Microbial mats are characterized by high primary production but low growth rates, pointing to a limitation of growth by the lack of nutrients or substrates. We identified compounds that instantaneously stimulated photosynthesis rates and oxygen consumption rates in a hypersaline microbial mat by following the short-term response (c. 6 h) of these processes to addition of nutrients, organic and inorganic carbon compounds, using microsensors. Net photosynthesis rates were not stimulated by compound additions. However, both gross photosynthesis and oxygen consumption were substantially stimulated (by a minimum of 25%) by alanine (1 mM) and glutamate (3.5 mM) as well as by phosphate (0.1 mM). A low concentration of ammonium (0.1 mM) did not affect photosynthesis and oxygen consumption, whereas a higher concentration (3.5 mM) decreased both process rates. High concentrations of glycolate (5 mM) and phosphate (1 mM) inhibited gross photosynthesis but not oxygen consumption, leading to a decrease of net photosynthesis.

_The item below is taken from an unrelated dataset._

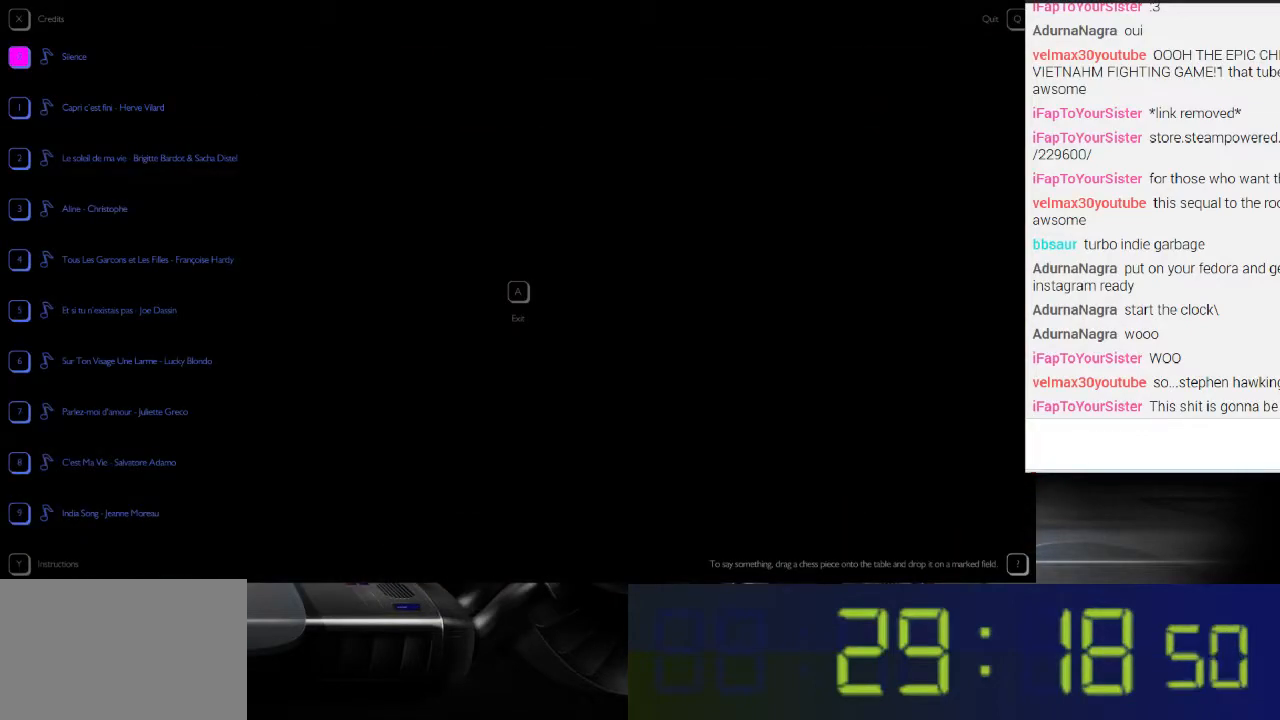
{"buttons": [], "left_stick": "down", "right_stick": "center", "events": []}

Photosynthesis was not stimulated by addition of inorganic carbon, nor was oxygen consumption stimulated by organic compounds like glycolate (5 mM) or glucose (5 mM), indicating that carbon was efficiently cycled within the mat. Photosynthesis and oxygen consumption were apparently tightly coupled, because stimulations always affected both processes to the same extent, which resulted in unchanged net photosynthesis rates. These findings illustrate that microsensor techniques, due to their ability to quantify all three processes, can clarify community responses to nutrient enrichment studies much better than techniques that solely monitor net fluxes.